Boat-based polar bear viewing in Kaktovik is a new effort to match local expertise and knowledge about polar bears with outside interest in seeing bears in their natural habitat. But as interest in polar bear viewing increases, the question of how to manage this new form of people-bear interaction comes up. To this end, the village, in conjunction with the U.S. Department of Fish and Wildlife, which manages the nearby Arctic National Wildlife Refuge, will draw up a management plan to regulate polar bear tourism.
The idea is not to limit or in any way inhibit polar bear viewing, but to ensure the prolonged health of both the bears and the activity, explains Jennifer Reed, visitor services coordinator with the U.S. Fish and Wildlife Service.
"Our interest is in the polar bears, but we recognize economic opportunities are good for the village," Reed says.
Reed says guidelines are being evaluated by the U.S. Fish and Wildlife Service and Kaktovik residents, including guides like Inlangasak.
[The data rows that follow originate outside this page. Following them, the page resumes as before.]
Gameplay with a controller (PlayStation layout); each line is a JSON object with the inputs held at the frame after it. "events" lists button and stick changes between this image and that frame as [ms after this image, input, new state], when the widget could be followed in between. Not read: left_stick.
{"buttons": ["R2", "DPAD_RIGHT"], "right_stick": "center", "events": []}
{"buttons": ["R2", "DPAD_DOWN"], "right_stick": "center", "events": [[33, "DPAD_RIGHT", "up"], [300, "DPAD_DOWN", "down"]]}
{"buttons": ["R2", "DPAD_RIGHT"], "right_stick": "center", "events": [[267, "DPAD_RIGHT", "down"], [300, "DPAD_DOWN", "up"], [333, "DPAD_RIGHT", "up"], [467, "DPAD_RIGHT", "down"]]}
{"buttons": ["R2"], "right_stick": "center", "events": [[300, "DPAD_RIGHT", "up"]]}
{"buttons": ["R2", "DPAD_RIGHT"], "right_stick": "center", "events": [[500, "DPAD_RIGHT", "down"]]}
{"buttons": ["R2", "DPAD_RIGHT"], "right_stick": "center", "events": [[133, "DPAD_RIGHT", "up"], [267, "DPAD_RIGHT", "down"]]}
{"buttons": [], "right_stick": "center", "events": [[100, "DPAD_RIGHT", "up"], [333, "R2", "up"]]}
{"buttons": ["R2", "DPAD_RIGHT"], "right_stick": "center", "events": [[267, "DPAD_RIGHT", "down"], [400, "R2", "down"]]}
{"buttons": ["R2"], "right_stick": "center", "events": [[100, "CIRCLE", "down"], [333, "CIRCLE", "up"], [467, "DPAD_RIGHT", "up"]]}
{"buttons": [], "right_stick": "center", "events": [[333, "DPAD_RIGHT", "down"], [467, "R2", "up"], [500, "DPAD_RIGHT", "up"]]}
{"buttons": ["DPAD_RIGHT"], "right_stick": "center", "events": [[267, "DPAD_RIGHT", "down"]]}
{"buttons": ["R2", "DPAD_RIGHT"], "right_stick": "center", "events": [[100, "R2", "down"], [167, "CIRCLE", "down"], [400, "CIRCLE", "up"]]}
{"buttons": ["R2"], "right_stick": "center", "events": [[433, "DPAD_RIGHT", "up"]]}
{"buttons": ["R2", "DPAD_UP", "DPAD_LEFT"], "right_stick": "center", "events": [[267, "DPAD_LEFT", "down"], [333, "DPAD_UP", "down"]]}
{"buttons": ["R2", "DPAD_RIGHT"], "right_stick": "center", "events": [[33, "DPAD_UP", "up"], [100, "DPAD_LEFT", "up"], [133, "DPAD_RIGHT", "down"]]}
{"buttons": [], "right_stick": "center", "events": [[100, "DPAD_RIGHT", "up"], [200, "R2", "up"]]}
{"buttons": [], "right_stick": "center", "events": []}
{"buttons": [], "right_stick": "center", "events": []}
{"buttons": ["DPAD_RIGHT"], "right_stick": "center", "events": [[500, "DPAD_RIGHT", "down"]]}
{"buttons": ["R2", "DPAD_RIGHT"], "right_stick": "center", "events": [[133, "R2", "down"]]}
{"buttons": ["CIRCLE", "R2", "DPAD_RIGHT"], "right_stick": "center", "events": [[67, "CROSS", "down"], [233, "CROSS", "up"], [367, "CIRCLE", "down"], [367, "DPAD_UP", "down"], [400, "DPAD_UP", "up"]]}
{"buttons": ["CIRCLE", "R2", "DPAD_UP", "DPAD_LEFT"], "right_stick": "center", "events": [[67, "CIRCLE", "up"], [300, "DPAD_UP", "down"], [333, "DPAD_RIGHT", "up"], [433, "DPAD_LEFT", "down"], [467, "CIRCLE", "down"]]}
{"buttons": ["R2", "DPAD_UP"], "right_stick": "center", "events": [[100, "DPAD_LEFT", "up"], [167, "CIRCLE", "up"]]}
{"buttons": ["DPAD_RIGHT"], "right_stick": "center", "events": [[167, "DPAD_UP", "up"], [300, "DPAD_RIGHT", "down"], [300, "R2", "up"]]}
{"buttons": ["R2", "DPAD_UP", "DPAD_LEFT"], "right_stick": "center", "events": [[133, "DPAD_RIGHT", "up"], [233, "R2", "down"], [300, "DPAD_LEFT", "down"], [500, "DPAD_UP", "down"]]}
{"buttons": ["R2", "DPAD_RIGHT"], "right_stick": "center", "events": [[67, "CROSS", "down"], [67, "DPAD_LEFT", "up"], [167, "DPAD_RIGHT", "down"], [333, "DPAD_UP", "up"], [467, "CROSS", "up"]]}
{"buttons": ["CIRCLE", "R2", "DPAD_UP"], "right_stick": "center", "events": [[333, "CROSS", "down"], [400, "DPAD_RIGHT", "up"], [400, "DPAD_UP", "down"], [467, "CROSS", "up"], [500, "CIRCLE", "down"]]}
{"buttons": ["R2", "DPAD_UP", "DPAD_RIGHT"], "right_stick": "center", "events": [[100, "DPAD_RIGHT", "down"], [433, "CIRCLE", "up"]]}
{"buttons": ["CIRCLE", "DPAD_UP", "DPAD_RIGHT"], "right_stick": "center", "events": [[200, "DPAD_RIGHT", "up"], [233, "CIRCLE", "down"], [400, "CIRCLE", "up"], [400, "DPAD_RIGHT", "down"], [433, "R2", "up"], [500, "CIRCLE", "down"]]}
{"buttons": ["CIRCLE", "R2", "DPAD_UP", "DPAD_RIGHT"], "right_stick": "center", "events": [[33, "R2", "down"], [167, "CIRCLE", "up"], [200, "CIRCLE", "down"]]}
"We want something that actually works, that’s effective and addresses the tendencies and circumstances people find themselves succumbing to when they are around polar bears," Reed says. "We want to ensure polar bears aren’t disturbed."
This effort to develop tourism that takes advantage of local knowledge and experience and contributes to the local economy, with an overarching agency mandate and concern over polar bear populations is a challenge, and it is playing out on the ground in Kaktovik.
One area where another type of polar bear watching is ongoing is the bone pile, which is situated on private land several miles from town. It is here that large numbers of polar bears congregate beginning at dusk for a free dinner. Accessible by truck, the road to the pile runs adjacent to the town airstrip, which is surrounded on either side by water. The trucks of residents mix with tourist vehicles from a lodge — everyone is there to watch the bears.
Among a flurry of gulls, three polar bears are tugging at the carcass. A 50-plus foot whale was caught several days before, and the pickings are still good. We stick to the truck as the bears feed shoulder to shoulder. Other bears arrive, some from the water; others wander slowly down the road. Five, six, eight at a time — bears of all sizes find their place to eat. One bear with a bad rear leg hobbles into the scrum before moving out with a large hunk of whale. Locals and tourists alike are concerned for his fate, and we all wonder at the cause of the injury.
A roar breaks the silence. A big male stands face to face with a near equal, bellowing in front the whale’s rib cage. Deep and guttural, large white teeth flashing, this is the first sound we hear from a bear. Powerful. We head back toward town. On the right, three bears swim toward the bone pile while another walks on the shore edge. On the left, a sow with cubs crosses the runway and skirts along the beach; only her ears are visible above the roadway.